TF: You have a new single out, an exciting way to kick off 2020?
I’m so freaking excited to have Downtown out in the world. I wrote and recorded it in London early in 2019 and, for a few reasons, had to wait to release it. But I feel like it makes a strong statement to start the new year. It says: “Here I am! Listen up!”
TF: And what has been the reception been like to Downtown, can you elaborate on the track?
The reception has been great so far! People seem to be connecting with both the track and the lyrics. It’s a song about not giving up, but also about realizing when you need to leave toxic relationships that tear you down. The track creates a dark and ominous mood at the start of the song, but then it opens up in the choruses to give you a feeling of hope and optimism.
TF: And can we expect an EP or LP anytime soon?
Yes! Downtown is the first single from my upcoming East London EP. I’ve got one more single releasing February 7th and then the full 5-song-EP will be out on February 28th.
TF: Can we also look forward to a tour or a Scottish gig soon to promote the new release?
I really hope so! Nothing is on the books yet, but I know I’ll be getting back to the UK soon, and Scotland is high on my list to visit.
TF: And what has been your favourite gig to date?

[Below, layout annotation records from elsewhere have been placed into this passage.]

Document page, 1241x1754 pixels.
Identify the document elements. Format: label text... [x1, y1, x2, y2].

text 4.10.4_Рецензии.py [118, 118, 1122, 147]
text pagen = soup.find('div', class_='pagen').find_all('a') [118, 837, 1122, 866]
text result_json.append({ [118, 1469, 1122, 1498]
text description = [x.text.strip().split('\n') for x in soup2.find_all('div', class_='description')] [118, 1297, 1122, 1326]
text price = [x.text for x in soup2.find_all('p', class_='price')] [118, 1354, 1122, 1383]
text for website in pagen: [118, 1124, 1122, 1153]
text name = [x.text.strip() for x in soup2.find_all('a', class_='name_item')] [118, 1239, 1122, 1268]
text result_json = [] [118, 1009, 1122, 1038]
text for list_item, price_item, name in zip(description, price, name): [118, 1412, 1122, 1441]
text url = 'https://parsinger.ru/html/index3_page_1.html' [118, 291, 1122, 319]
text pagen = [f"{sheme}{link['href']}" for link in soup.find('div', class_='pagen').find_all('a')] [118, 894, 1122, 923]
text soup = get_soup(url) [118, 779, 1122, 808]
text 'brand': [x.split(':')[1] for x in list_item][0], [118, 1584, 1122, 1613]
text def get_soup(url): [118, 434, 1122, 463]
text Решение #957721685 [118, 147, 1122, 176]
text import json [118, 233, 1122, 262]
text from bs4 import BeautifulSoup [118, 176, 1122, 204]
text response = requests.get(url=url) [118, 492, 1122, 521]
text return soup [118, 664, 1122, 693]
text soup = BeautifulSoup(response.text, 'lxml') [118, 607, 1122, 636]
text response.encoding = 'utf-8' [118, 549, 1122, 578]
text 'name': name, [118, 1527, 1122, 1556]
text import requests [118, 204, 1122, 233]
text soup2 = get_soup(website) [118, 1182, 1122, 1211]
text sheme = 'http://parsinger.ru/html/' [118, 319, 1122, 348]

A couple years ago I played Firefly Music Festival in Dover, Delaware. After my main set that day, I had an acoustic set scheduled. It ended up being in the middle of the woods on a wood-built stage and the area could only hold maybe 50 people in the audience. It was such an intimate set in a unique environment that you never usually get to experience festivals. I’ll never forget that show.